# Control variates

Short description: Technique for increasing the precision of estimates in Monte Carlo experiments

The control variates method is a variance reduction technique used in Monte Carlo methods. It exploits information about the errors in estimates of known quantities to reduce the error of an estimate of an unknown quantity. 

## Underlying principle

Let the unknown parameter of interest be $\displaystyle{ \mu }$, and assume we have a statistic $\displaystyle{ m }$ such that the expected value of m is μ: $\displaystyle{ \mathbb{E}\left[m\right]=\mu }$, i.e. m is an unbiased estimator for μ. Suppose we calculate another statistic $\displaystyle{ t }$ such that $\displaystyle{ \mathbb{E}\left[t\right]=\tau }$ is a known value. Then

$\displaystyle{ m^\star = m + c\left(t-\tau\right) \, }$

is also an unbiased estimator for $\displaystyle{ \mu }$ for any choice of the coefficient $\displaystyle{ c }$. The variance of the resulting estimator $\displaystyle{ m^{\star} }$ is

$\displaystyle{ \textrm{Var}\left(m^{\star}\right)=\textrm{Var}\left(m\right) + c^2\,\textrm{Var}\left(t\right) + 2c\,\textrm{Cov}\left(m,t\right). }$

By differentiating the above expression with respect to $\displaystyle{ c }$, it can be shown that choosing the optimal coefficient

$\displaystyle{ c^\star = - \frac{\textrm{Cov}\left(m,t\right)}{\textrm{Var}\left(t\right)} }$

minimizes the variance of $\displaystyle{ m^{\star} }$, and that with this choice,

\displaystyle{ \begin{align} \textrm{Var}\left(m^{\star}\right) & =\textrm{Var}\left(m\right) - \frac{\left[\textrm{Cov}\left(m,t\right)\right]^2}{\textrm{Var}\left(t\right)} \\ & = \left(1-\rho_{m,t}^2\right)\textrm{Var}\left(m\right) \end{align} }

where

$\displaystyle{ \rho_{m,t}=\textrm{Corr}\left(m,t\right) \, }$

is the correlation coefficient of $\displaystyle{ m }$ and $\displaystyle{ t }$. The greater the value of $\displaystyle{ \vert\rho_{m,t}\vert }$, the greater the variance reduction achieved.

In the case that $\displaystyle{ \textrm{Cov}\left(m,t\right) }$, $\displaystyle{ \textrm{Var}\left(t\right) }$, and/or $\displaystyle{ \rho_{m,t}\; }$ are unknown, they can be estimated across the Monte Carlo replicates. This is equivalent to solving a certain least squares system; therefore this technique is also known as regression sampling.

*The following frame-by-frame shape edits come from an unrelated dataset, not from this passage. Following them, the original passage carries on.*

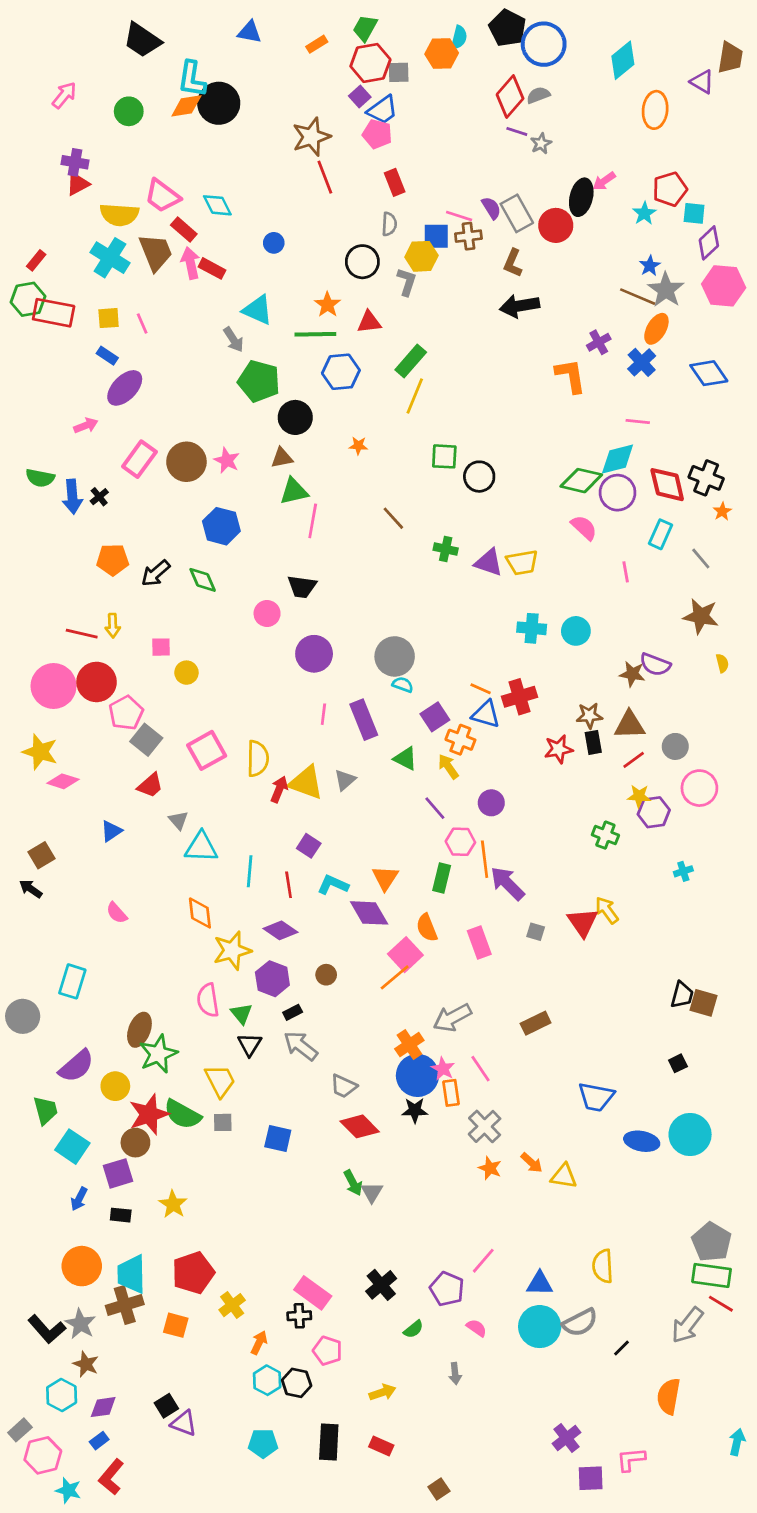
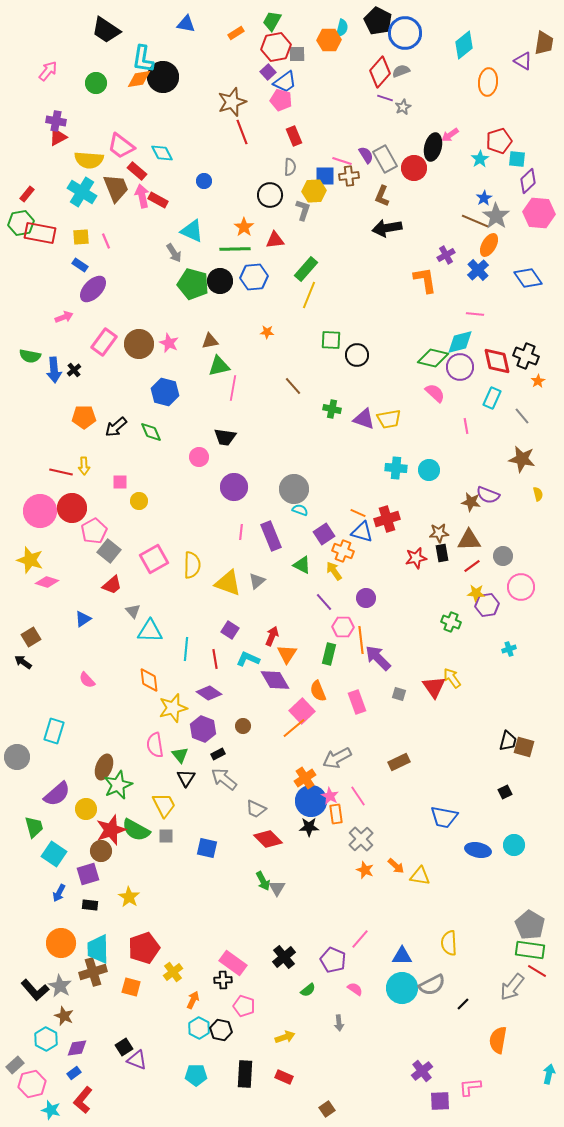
black circle: (295, 417) -> (220, 281), moved
red arrow: (279, 789) -> (272, 636), moved
cyan circle: (690, 1134) -> (514, 845), size x0.7

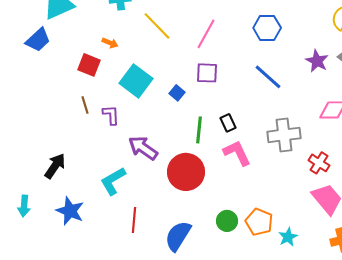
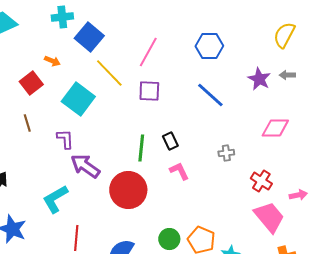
yellow line: (157, 26) -> (109, 73), moved
red square: (89, 65) -> (31, 83), turned 30
blue square: (177, 93) -> (89, 37), moved, size x1.8
purple L-shape: (111, 115) -> (65, 139), moved
gray cross: (284, 135) -> (226, 153), size x0.5
pink L-shape: (237, 153) -> (179, 171), size x0.7

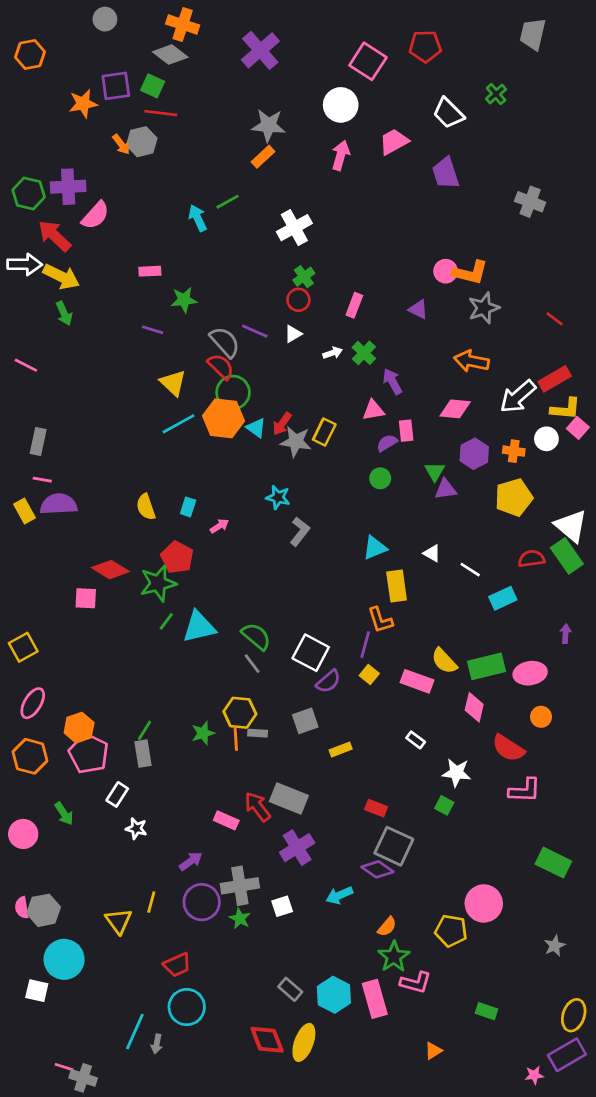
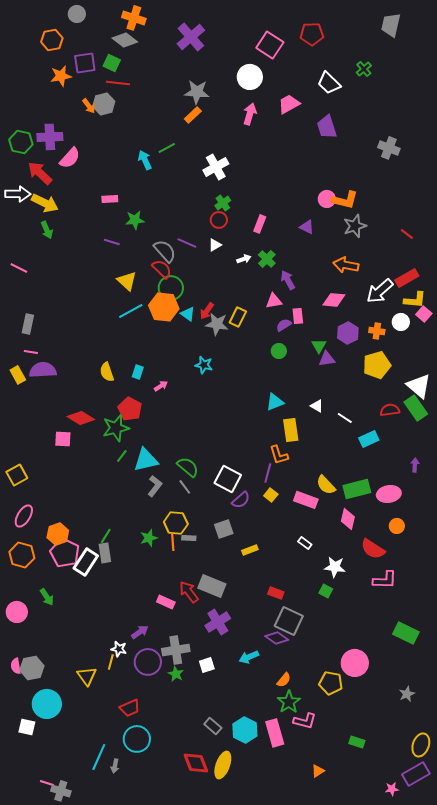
orange hexagon: (30, 55) -> (52, 40), moved
gray L-shape: (300, 531) -> (155, 486), moved
white rectangle: (117, 794) -> (86, 562), moved, size x1.5
white star: (136, 829) -> (119, 649), moved

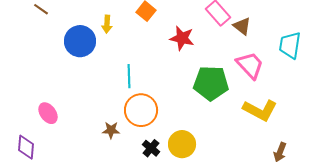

When the expectation of the control variable, $\displaystyle{ \mathbb{E}\left[t\right]=\tau }$, is not known analytically, it is still possible to increase the precision in estimating $\displaystyle{ \mu }$ (for a given fixed simulation budget), provided that the two conditions are met: 1) evaluating $\displaystyle{ t }$ is significantly cheaper than computing $\displaystyle{ m }$; 2) the magnitude of the correlation coefficient $\displaystyle{ |\rho_{m,t}| }$ is close to unity. 

## Example

We would like to estimate

$\displaystyle{ I = \int_0^1 \frac{1}{1+x} \, \mathrm{d}x }$

using Monte Carlo integration. This integral is the expected value of $\displaystyle{ f(U) }$, where

$\displaystyle{ f(U) = \frac{1}{1+U} }$

and U follows a uniform distribution [0, 1]. Using a sample of size n denote the points in the sample as $\displaystyle{ u_1, \cdots, u_n }$. Then the estimate is given by

$\displaystyle{ I \approx \frac{1}{n} \sum_i f(u_i). }$

Now we introduce $\displaystyle{ g(U) = 1+U }$ as a control variate with a known expected value $\displaystyle{ \mathbb{E}\left[g\left(U\right)\right]=\int_0^1 (1+x) \, \mathrm{d}x=\tfrac{3}{2} }$ and combine the two into a new estimate

$\displaystyle{ I \approx \frac{1}{n} \sum_i f(u_i)+c\left(\frac{1}{n}\sum_i g(u_i) -3/2\right). }$

Using $\displaystyle{ n=1500 }$ realizations and an estimated optimal coefficient $\displaystyle{ c^\star \approx 0.4773 }$ we obtain the following results

 Estimate Variance Classical estimate 0.69475 0.01947 Control variates 0.69295 0.00060

The variance was significantly reduced after using the control variates technique. (The exact result is $\displaystyle{ I=\ln 2 \approx 0.69314718 }$.)